Peut-on continuer à admirer une œuvre lorsque son auteur est accusé, mis en cause ou condamné pour des violences sexuelles ? Que faire des films de Roman Polanski, des chansons de Bertrand Cantat, des écrits de Céline ou des œuvres de tant d’autres artistes dont les actes interrogent aujourd’hui notre regard ?
Avec Faut-il séparer l’homme de l’artiste ?, le metteur en scène Étienne Gaudillère et la journaliste Giulia Foïs s’emparent de l’une des questions les plus vives de notre époque. Né dans le sillage des bouleversements provoqués par #MeToo, ce spectacle hybride mêle enquête journalistique, théâtre documentaire, récits personnels, humour et réflexion collective.
À partir de faits, de chiffres, d’affaires médiatisées et d’interrogations intimes, les artistes explorent les contradictions qui traversent nos sociétés. Faut-il distinguer l’œuvre de son créateur ? Le génie artistique peut-il atténuer la gravité des actes commis ? Comment regarder aujourd’hui un patrimoine culturel construit, parfois, dans l’ombre de violences longtemps tues ? Autant de questions qui exigent de sortir des réponses toutes faites pour accepter la complexité du réel.
Sur scène, Giulia Foïs ne se contente pas d’apporter son expertise de journaliste et d’autrice engagée : elle prend part au débat, confronte les faits aux récits et incarne sa propre parole. Aux côtés d’Étienne Gaudillère, elle fait de la scène un espace où l’enquête journalistique rencontre le théâtre pour éclairer l’une des questions les plus sensibles de notre époque.
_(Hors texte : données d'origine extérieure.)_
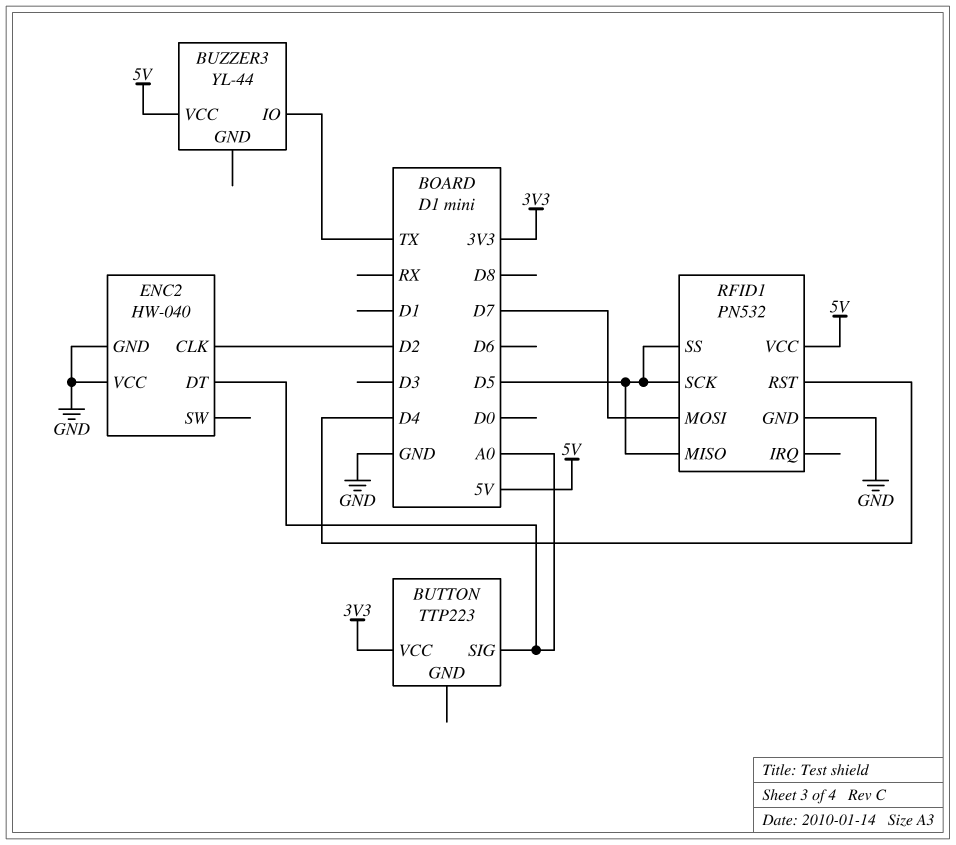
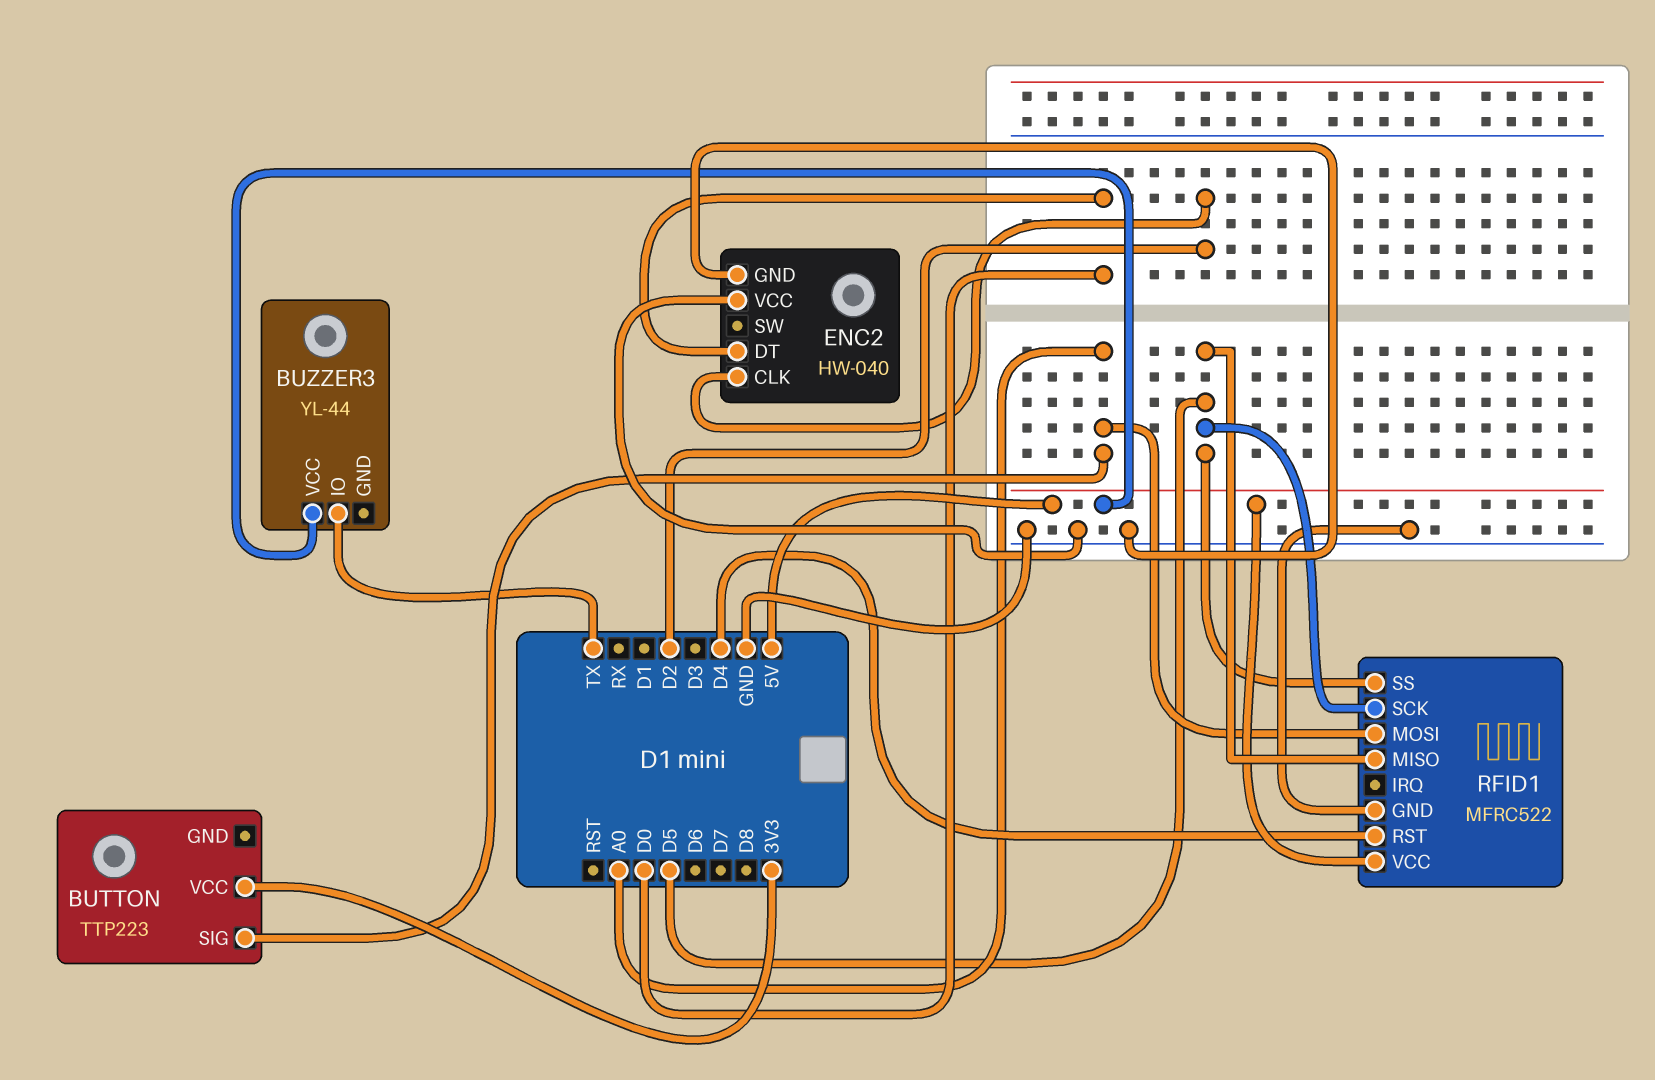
ENC2 pin DT: A0 -> D0
RFID1: PN532 -> MFRC522
RFID1 pin MOSI: D7 -> A0

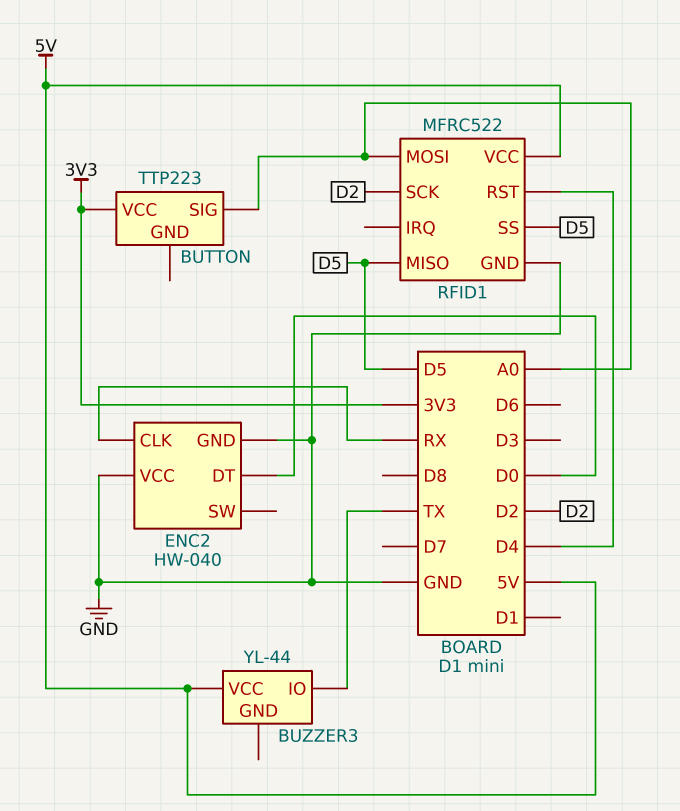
ENC2 pin CLK: D2 -> RX
RFID1 pin SCK: D5 -> D2

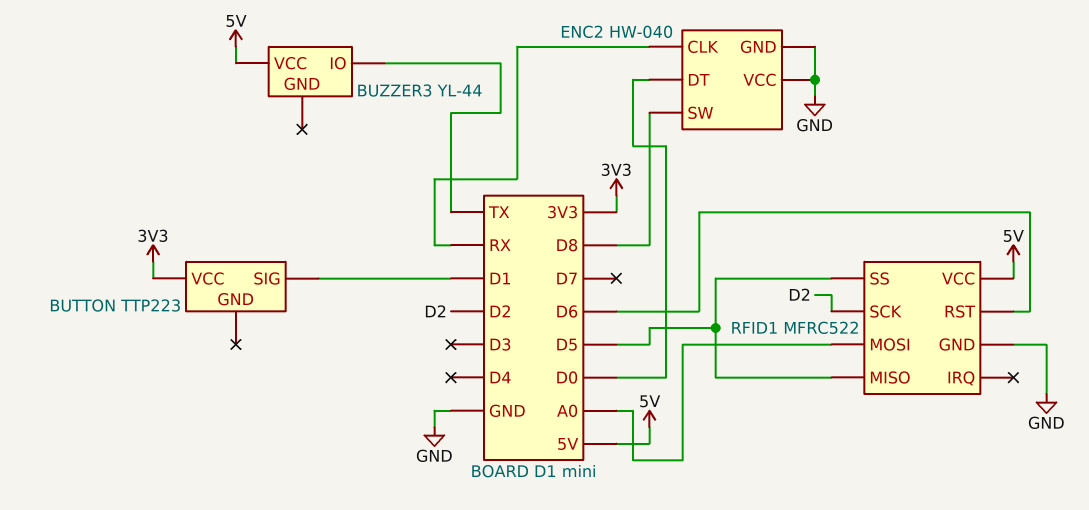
BUTTON pin SIG: A0 -> D1
ENC2 pin SW: none -> D8
RFID1 pin RST: D4 -> D6

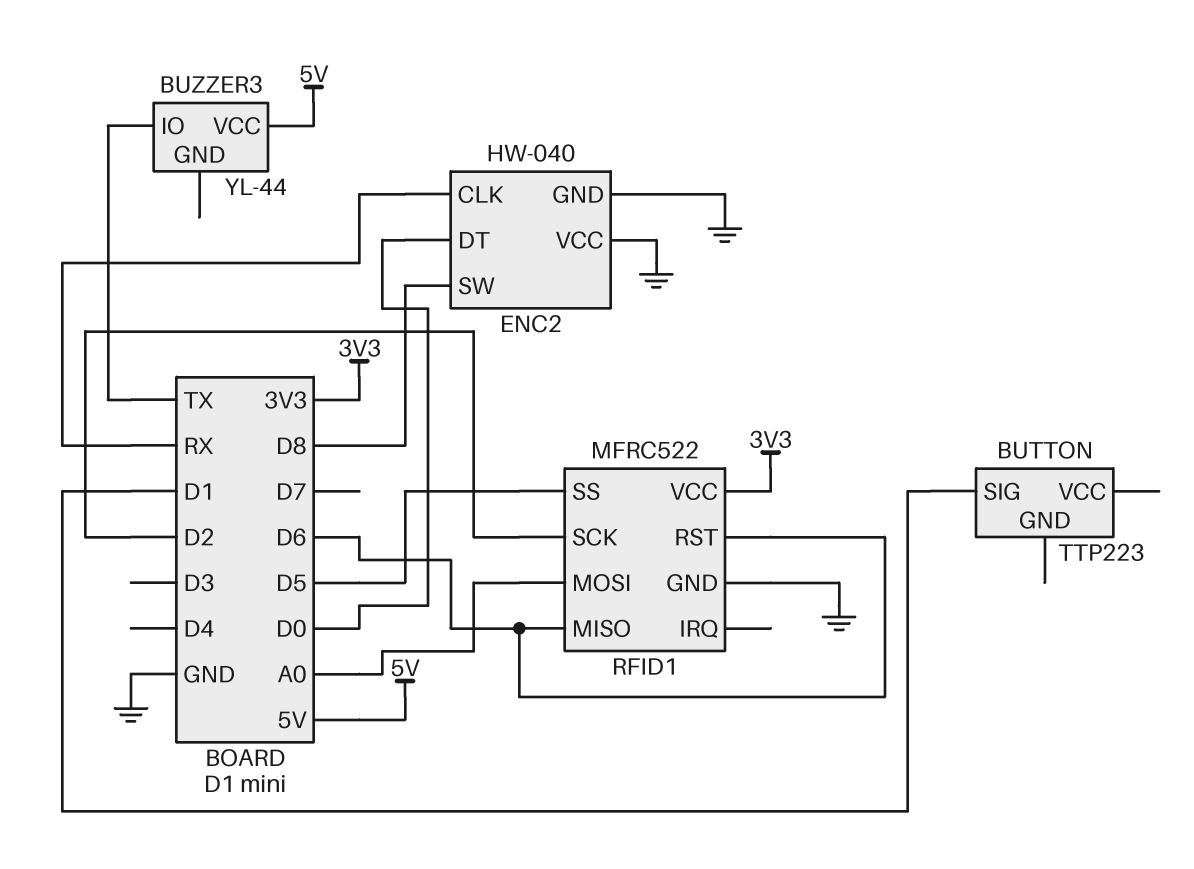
BUTTON pin VCC: 3V3 -> none
RFID1 pin MISO: D5 -> D6
RFID1 pin VCC: 5V -> 3V3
Au Théâtre de la Concorde, dans un mois consacré au courage, ce spectacle résonne avec une interrogation essentielle : que faut-il de courage pour regarder autrement les œuvres que nous aimons, entendre les paroles longtemps étouffées et accepter de déplacer nos certitudes ? Entre débat public et expérience intime, Faut-il séparer l’homme de l’artiste ? rappelle que le courage ne consiste pas toujours à avoir raison, mais parfois à accepter de questionner ce que l’on croyait acquis.
Distribution
Conception Étienne Gaudillère et Giulia Foïs
Mise en scène Étienne Gaudillère
Avec Giulia Foïs, Étienne Gaudillère, Astrid Roos, Jean-Philippe Salério
Régie générale Romain de Lagarde
Régie lumière, vidéo, son Romain de Lagarde, Sandrine Sitter, Simon Frézel
Collaboration artistique Angélique Clairand, Éric Massé
Collaboration technique Quentin Chambeaud, Bertrand Fayolle, Thierry Pertière
Production Théâtre du Point du Jour dans le cadre de Grand ReporTERRE
Production déléguée Compagnie Y
Crédit photos Marie Charbonnier, Frank Sotton, Matthieu Bonicel
Grand ReporTERRE
Le concept des Grand ReporTERRE a été imaginé, à partir de 2020, par Angélique Clairand et Éric Massé qui co-dirigent le Théâtre du Point du Jour, pour créer un nouveau dialogue scénique entre artistes et journalistes et « mettre en pièce » l’actualité. Ces récits, tels des sismographes, mesurent la puissance des tremblements qui agitent notre monde. Pour ce cinquième épisode, l’autrice journaliste Giula Foïs et l’auteur metteur en scène Etienne Gaudillère se penchent sur l’épineuse question de la dissociation de l’artiste et de l’œuvre.
Ce spectacle fait référence à des violences sexuelles et sexistes et peut heurter la sensibilité des personnes concernées.